▶ **What you should do**:
Bring back every record exactly, except for the pictures, which stay out.

○ ○ ○

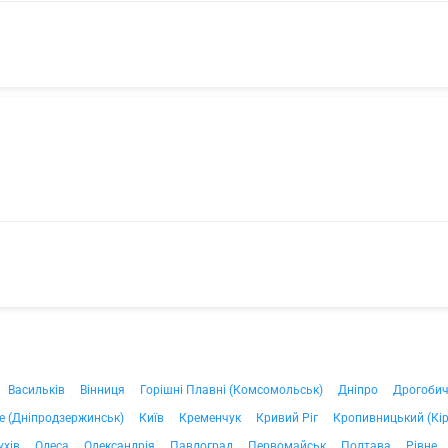
Васильків
Вінниця
Горішні Плавні (Комсомольськ)
Дніпро
Дрогоби
е (Дніпродзержинськ)
Київ
Кременчук
Кривий Ріг
Кропивницький (Кі
ухів
Одеса
Олександрія
Павлоград
Первомайськ
Полтава
Рівне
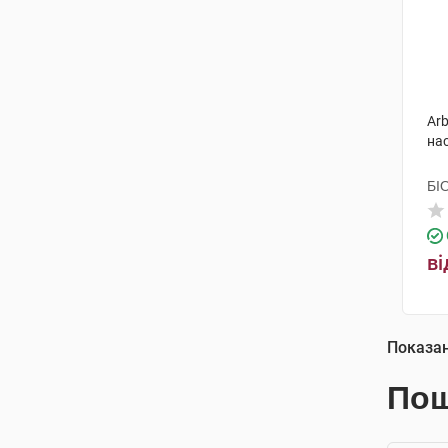
Arb
нас
БІ
ві
Показа
Пош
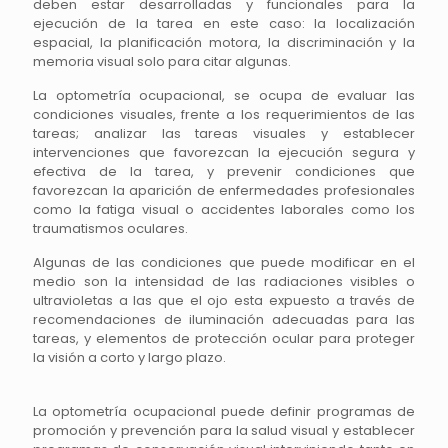
deben estar desarrolladas y funcionales para la
ejecución de la tarea en este caso: la localización
espacial, la planificación motora, la discriminación y la
memoria visual solo para citar algunas.
La optometría ocupacional, se ocupa de evaluar las
condiciones visuales, frente a los requerimientos de las
tareas; analizar las tareas visuales y establecer
intervenciones que favorezcan la ejecución segura y
efectiva de la tarea, y prevenir condiciones que
favorezcan la aparición de enfermedades profesionales
como la fatiga visual o accidentes laborales como los
traumatismos oculares.
Algunas de las condiciones que puede modificar en el
medio son la intensidad de las radiaciones visibles o
ultravioletas a las que el ojo esta expuesto a través de
recomendaciones de iluminación adecuadas para las
tareas, y elementos de protección ocular para proteger
la visión a corto y largo plazo.
La optometría ocupacional puede definir programas de
promoción y prevención para la salud visual y establecer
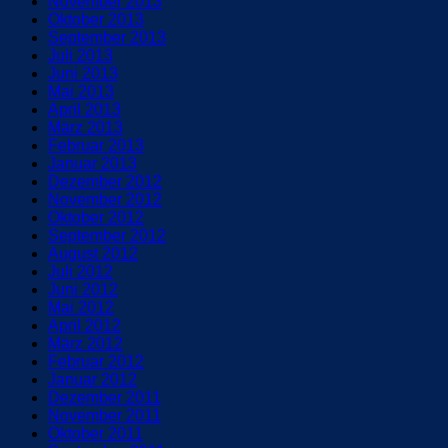
November 2013
Oktober 2013
September 2013
Juli 2013
Juni 2013
Mai 2013
April 2013
März 2013
Februar 2013
Januar 2013
Dezember 2012
November 2012
Oktober 2012
September 2012
August 2012
Juli 2012
Juni 2012
Mai 2012
April 2012
März 2012
Februar 2012
Januar 2012
Dezember 2011
November 2011
Oktober 2011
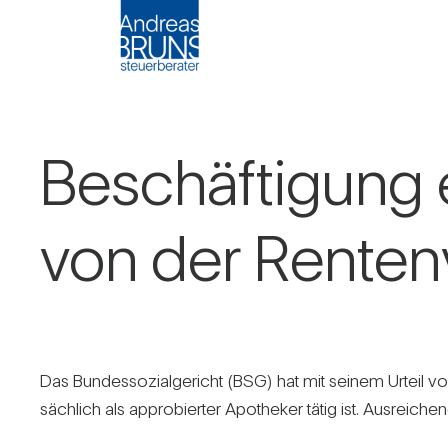
Beschäf­ti­gung 
von der Ren­ten­v
Das Bun­des­so­zi­al­ge­richt (BSG) hat mit seinem Urteil 
säch­lich als appro­bierter Apo­theker tätig ist. Aus­rei­ch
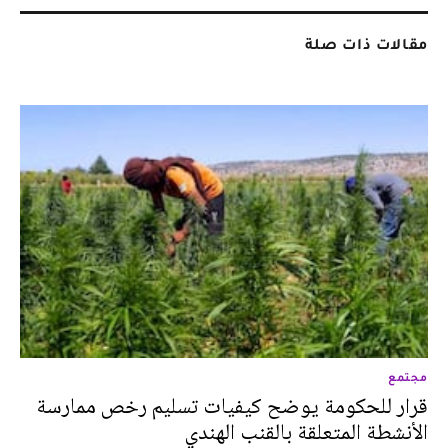
مقالات ذات صلة
مجتمع
قرار للحكومة يوضح كيفيات تسليم رخص ممارسة
الأنشطة المتعلقة بالقنب الهندي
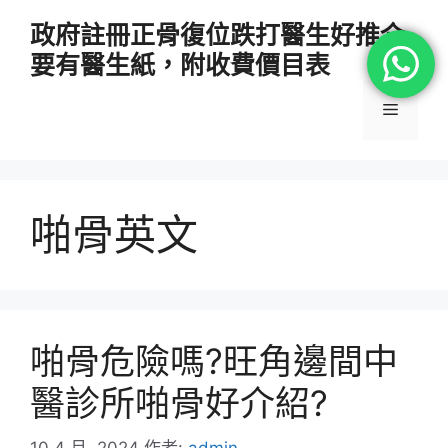
跳
政府註冊正骨復位跌打醫生好推介
至
要有醫生紙，附收費價目表
主
要
選
內
容
單
啪骨英文
啪骨危險嗎?旺角邊間中
醫診所啪骨好介紹?
10 4 月, 2024
作者:
admin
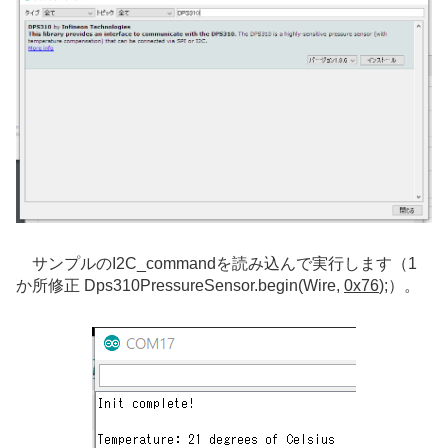
サンプルのI2C_commandを読み込んで実行します（1
か所修正 Dps310PressureSensor.begin(Wire,
0x76
);）。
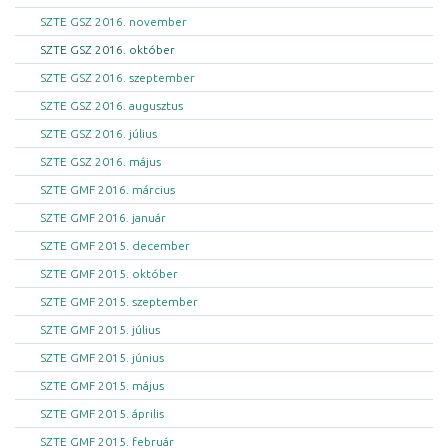
SZTE GSZ 2016. november
SZTE GSZ 2016. október
SZTE GSZ 2016. szeptember
SZTE GSZ 2016. augusztus
SZTE GSZ 2016. július
SZTE GSZ 2016. május
SZTE GMF 2016. március
SZTE GMF 2016. január
SZTE GMF 2015. december
SZTE GMF 2015. október
SZTE GMF 2015. szeptember
SZTE GMF 2015. július
SZTE GMF 2015. június
SZTE GMF 2015. május
SZTE GMF 2015. április
SZTE GMF 2015. február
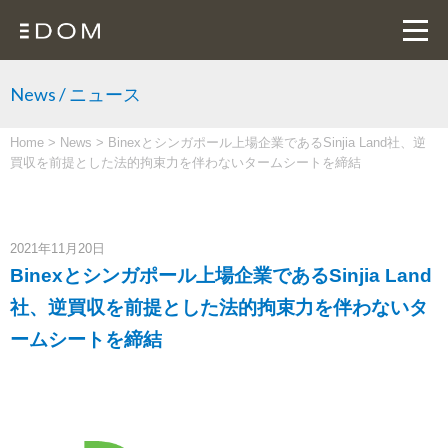
News / ニュース
Home
>
News
>
Binexとシンガポール上場企業であるSinjia Land社、逆
買収を前提とした法的拘束力を伴わないタームシートを締結
2021年11月20日
Binexとシンガポール上場企業であるSinjia Land
社、逆買収を前提とした法的拘束力を伴わないタ
ームシートを締結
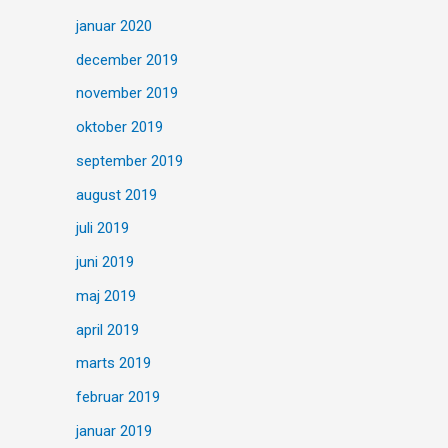
januar 2020
december 2019
november 2019
oktober 2019
september 2019
august 2019
juli 2019
juni 2019
maj 2019
april 2019
marts 2019
februar 2019
januar 2019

○ ○ ○

▶ **Exercise answer**:
Васильків
Вінниця
Горішні Плавні (Комсомольськ)
Дніпро
Дрогоби
е (Дніпродзержинськ)
Київ
Кременчук
Кривий Ріг
Кропивницький (Кі
ухів
Одеса
Олександрія
Павлоград
Первомайськ
Полтава
Рівне
Arb
нас
БІ
ві
Показа
Пош
deben estar desarrolladas y funcionales para la
ejecución de la tarea en este caso: la localización
espacial, la planificación motora, la discriminación y la
memoria visual solo para citar algunas.
La optometría ocupacional, se ocupa de evaluar las
condiciones visuales, frente a los requerimientos de las
tareas; analizar las tareas visuales y establecer
intervenciones que favorezcan la ejecución segura y
efectiva de la tarea, y prevenir condiciones que
favorezcan la aparición de enfermedades profesionales
como la fatiga visual o accidentes laborales como los
traumatismos oculares.
Algunas de las condiciones que puede modificar en el
medio son la intensidad de las radiaciones visibles o
ultravioletas a las que el ojo esta expuesto a través de
recomendaciones de iluminación adecuadas para las
tareas, y elementos de protección ocular para proteger
la visión a corto y largo plazo.
La optometría ocupacional puede definir programas de
promoción y prevención para la salud visual y establecer
November 2013
Oktober 2013
September 2013
Juli 2013
Juni 2013
Mai 2013
April 2013
März 2013
Februar 2013
Januar 2013
Dezember 2012
November 2012
Oktober 2012
September 2012
August 2012
Juli 2012
Juni 2012
Mai 2012
April 2012
März 2012
Februar 2012
Januar 2012
Dezember 2011
November 2011
Oktober 2011
Beschäf­ti­gung 
von der Ren­ten­v
Das Bun­des­so­zi­al­ge­richt (BSG) hat mit seinem Urteil 
säch­lich als appro­bierter Apo­theker tätig ist. Aus­rei­ch
مقالات ذات صلة
مجتمع
قرار للحكومة يوضح كيفيات تسليم رخص ممارسة
الأنشطة المتعلقة بالقنب الهندي
跳
政府註冊正骨復位跌打醫生好推介
至
要有醫生紙，附收費價目表
主
要
選
內
容
單
啪骨英文
啪骨危險嗎?旺角邊間中
醫診所啪骨好介紹?
10 4 月, 2024
作者:
admin
サンプルのI2C_commandを読み込んで実行します（1
か所修正 Dps310PressureSensor.begin(Wire,
0x76
);）。
SZTE GSZ 2016. november
SZTE GSZ 2016. október
SZTE GSZ 2016. szeptember
SZTE GSZ 2016. augusztus
SZTE GSZ 2016. július
SZTE GSZ 2016. május
SZTE GMF 2016. március
SZTE GMF 2016. január
SZTE GMF 2015. december
SZTE GMF 2015. október
SZTE GMF 2015. szeptember
SZTE GMF 2015. július
SZTE GMF 2015. június
SZTE GMF 2015. május
SZTE GMF 2015. április
SZTE GMF 2015. február
News / ニュース
Home
>
News
>
Binexとシンガポール上場企業であるSinjia Land社、逆
買収を前提とした法的拘束力を伴わないタームシートを締結
2021年11月20日
Binexとシンガポール上場企業であるSinjia Land
社、逆買収を前提とした法的拘束力を伴わないタ
ームシートを締結
januar 2020
december 2019
november 2019
oktober 2019
september 2019
august 2019
juli 2019
juni 2019
maj 2019
april 2019
marts 2019
februar 2019
januar 2019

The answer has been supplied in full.